This whole debacle makes Twisted Blood want to smash his forehead against a wall until the blood covers it like paint
Andi Thomas is a man of letters.
I don’t know if you’ve ever noticed, or if anybody’s ever mentioned it, but Roy Hodgson, England’s next former manager, pronounces the letter “r” differently to some other people. More like a “w”. This is hilarious, right, because his name has an “r” right at the beginning, and so you can do a clever little switch-a-roo and instantly generate a nickname: WOY!!!
How we lolled.
Cleverer men than I have suggested that this pronunciation tic, commonly labelled a speech impediment, is in fact nothing more than a perfectly normal alternative, and that the insistence on “correct” and “incorrect” ways of speaking is just another subconscious reinforcement of class hierarchies. We should, of course, all aspire to speak the Queen’s English. But I suspect that a cheeky bit of class warfare wasn’t quite what the Sun had in mind when it ran with the headline: BWING ON THE EUWOS (We’ll See You In Ukwaine Against Fwance).

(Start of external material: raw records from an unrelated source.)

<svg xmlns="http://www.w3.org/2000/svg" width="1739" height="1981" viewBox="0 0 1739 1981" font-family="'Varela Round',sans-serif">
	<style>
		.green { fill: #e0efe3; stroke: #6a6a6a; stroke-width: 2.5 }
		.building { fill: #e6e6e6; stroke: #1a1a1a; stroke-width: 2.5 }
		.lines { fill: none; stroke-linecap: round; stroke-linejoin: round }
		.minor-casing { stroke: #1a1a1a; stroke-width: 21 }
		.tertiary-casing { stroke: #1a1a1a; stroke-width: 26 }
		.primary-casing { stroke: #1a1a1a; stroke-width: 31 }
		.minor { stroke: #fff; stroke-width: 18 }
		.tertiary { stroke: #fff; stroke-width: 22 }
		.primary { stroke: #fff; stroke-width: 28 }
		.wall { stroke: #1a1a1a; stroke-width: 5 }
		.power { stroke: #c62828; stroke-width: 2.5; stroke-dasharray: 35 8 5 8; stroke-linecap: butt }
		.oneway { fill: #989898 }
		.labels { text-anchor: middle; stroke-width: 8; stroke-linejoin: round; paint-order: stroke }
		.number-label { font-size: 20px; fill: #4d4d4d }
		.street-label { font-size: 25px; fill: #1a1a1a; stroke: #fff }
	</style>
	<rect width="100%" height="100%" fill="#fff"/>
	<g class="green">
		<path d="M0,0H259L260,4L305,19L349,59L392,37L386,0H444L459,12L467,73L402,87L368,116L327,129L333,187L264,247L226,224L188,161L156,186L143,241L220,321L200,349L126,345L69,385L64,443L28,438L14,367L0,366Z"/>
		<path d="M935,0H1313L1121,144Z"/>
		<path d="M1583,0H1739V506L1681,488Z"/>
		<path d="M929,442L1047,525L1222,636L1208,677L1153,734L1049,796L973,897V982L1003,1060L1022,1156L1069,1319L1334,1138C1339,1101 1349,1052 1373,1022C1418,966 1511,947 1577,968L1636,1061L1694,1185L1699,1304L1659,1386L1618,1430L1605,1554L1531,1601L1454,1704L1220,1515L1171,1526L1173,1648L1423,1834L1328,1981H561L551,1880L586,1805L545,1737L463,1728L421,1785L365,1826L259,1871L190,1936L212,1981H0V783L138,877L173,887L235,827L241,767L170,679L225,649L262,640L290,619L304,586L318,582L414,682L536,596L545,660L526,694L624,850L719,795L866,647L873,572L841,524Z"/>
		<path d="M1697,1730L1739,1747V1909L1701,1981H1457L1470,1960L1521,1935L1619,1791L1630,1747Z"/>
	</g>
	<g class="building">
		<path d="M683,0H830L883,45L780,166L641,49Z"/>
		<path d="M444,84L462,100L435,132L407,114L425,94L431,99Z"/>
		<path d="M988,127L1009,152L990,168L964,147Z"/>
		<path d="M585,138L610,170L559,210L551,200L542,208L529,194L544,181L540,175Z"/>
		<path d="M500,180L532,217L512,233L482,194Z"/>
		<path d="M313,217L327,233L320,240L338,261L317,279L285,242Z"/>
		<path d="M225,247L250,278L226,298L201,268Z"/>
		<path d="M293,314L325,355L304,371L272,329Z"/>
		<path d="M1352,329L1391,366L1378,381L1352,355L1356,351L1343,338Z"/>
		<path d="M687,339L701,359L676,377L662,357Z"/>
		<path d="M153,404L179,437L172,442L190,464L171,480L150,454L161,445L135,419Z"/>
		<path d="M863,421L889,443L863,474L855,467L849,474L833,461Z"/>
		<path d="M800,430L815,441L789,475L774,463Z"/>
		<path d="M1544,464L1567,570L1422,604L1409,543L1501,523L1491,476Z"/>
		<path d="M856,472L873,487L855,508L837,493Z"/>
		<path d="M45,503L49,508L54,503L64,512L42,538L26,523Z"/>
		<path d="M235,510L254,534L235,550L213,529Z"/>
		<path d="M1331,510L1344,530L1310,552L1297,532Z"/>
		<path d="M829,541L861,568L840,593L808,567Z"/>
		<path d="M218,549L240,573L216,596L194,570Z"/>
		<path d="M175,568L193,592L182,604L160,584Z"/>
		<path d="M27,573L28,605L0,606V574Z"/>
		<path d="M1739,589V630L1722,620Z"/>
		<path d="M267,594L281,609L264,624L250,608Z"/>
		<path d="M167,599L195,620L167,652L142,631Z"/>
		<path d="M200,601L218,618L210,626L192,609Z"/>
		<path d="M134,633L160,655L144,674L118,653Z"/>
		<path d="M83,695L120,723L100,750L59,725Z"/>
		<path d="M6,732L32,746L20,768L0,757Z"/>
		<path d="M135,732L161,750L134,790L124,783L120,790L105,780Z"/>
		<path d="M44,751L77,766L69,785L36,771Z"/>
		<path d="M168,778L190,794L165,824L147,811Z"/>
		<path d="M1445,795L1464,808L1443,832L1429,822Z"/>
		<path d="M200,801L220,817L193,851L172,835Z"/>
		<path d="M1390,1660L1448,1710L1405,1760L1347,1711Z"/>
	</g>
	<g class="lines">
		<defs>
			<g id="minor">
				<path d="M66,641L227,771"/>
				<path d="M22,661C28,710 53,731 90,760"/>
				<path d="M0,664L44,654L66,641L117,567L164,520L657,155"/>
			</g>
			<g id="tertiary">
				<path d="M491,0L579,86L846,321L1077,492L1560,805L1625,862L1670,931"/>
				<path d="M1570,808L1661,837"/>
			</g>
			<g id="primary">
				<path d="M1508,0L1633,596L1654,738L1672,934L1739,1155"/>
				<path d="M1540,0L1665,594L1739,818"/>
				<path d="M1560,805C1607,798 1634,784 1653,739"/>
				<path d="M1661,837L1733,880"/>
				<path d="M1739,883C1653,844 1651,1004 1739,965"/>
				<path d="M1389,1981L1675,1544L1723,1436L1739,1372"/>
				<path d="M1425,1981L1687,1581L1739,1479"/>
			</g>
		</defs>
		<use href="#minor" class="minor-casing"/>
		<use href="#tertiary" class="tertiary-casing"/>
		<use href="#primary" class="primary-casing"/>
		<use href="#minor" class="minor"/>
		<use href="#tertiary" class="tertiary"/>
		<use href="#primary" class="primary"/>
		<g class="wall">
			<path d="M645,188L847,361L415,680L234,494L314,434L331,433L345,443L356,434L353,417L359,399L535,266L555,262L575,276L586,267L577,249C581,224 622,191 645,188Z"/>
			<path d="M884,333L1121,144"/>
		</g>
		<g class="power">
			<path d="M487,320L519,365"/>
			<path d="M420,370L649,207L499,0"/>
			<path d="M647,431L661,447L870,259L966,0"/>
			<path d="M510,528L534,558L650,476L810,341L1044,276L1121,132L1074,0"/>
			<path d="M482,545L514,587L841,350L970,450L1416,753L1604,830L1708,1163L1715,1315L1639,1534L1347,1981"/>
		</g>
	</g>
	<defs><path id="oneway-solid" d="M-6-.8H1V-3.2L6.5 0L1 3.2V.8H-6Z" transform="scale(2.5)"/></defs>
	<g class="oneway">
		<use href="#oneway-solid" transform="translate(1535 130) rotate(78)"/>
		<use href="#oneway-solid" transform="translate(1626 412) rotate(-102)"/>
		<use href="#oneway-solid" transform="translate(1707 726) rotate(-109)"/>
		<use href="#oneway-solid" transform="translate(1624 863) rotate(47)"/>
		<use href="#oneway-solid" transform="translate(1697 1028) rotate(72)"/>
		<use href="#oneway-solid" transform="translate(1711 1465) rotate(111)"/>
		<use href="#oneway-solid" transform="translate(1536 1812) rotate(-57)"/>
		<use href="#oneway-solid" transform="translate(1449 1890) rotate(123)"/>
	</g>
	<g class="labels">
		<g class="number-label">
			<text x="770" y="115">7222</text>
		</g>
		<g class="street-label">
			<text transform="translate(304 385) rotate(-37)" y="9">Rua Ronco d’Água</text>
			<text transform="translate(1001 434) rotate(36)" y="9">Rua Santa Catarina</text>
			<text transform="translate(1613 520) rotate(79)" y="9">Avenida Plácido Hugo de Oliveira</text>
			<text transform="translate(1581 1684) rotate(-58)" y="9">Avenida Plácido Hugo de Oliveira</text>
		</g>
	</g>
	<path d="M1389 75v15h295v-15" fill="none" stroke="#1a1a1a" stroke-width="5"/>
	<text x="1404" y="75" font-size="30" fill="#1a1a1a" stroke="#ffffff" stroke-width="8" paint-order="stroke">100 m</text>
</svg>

Clearly, it was a slow news day, and it wasn’t as though the paper had a vested interest in not reporting that a notable media mogul had been declared unfit to run a business by a Parliamentary Committee. Nor should it be any news to anybody that the Sun is a vile, contemptible organ, actively working to increase the sum total of human misery. But plenty of people call him “Woy”, don’t they? You couldn’t move for comically-inserted “w”s on Twitter yesterday, and no matter what it sometimes feels like, not everybody is vile and/or contemptible. So what’s the difference?
It’s about power. Think about the relevant scene from Monty Python’s Life of Brian: a plaza filled with Roman citizenry cackle and howl, along with the audience, at two Roman nobles with differing speech impediments (or whatever). The first asks “Who is the ‘Wodewick’ to whom you wefer?”; the second, attempting to bail out his colleague, offers the crowd “theveral theditiouth thcribth from Thaetharea”. Eventually, to much cheering, they agree to “welease Bwian”, and the plot rolls on.
The reason this doesn’t inspire the revulsion that the Sun’s headline does is down to the power relations of those involved. The target of the laughter is not the mispronounced words themselves — there’s nothing inherently funny about an “r” being pronounced as a “w” — but the people that are exposed by it; in this case, the strutting and self-important nobles, made to look foolish in front of the plebs for reasons they simply don’t understand. (“He wanks as high as any in Wome!” works on its own merits, yes, but the scene’s already rolling by that point.) Were you to invert the scene, and have a crowd of nobles laughing at the speech impediments of two ordinary people, it’d be a thinner, more sinister joke, and at risk of tipping into
a Ricky Gervais vehicle simple bullying.
This is the fundamental rule of decent, non-twattish comedy: don’t punch down. It’s not about the words themselves, because the offensive valency of any term shifts depending on who says them, to who, and why. The Sun, bravely, tried to give themselves a weaselly backdoor by pointing out that “he is affectionately known as ‘Woy’”, but one of the crucial components of affection is that it should be, well, affectionate. Words change meanings from mouth to mouth. It’s vaguely similar to those weird right-wingers that bleat: “well, they all use the n-word to each other in their hip-hop music, if you can call it music. Why can’t we racially abuse black people?” Besides, people may affectionately call him “Woy”. That’s not what you were doing.
Naturally, the Sun would like to think of itself as some kind of sparky, satirical vehicle, irreverently tweaking the noses of those in power with bawdy wink. The editorial staff may even have convinced themselves this is the case. But that isn’t how it looks from the outside. From here, it looks like a behemoth of a newspaper, whose business model explicitly thrives on and profits from misogyny, bigotry, fear and contempt, has decided that straightforward abuse is the best course of action. And if precisely why they are mocking Hodgson is mysterious — rage at having called it wrong? irritation that their own columnist was passed over for the role? simple malice? — the consequences are obvious. Now it’s just a question of counting down the days until Roy Hodgson becomes Elmer Fudd.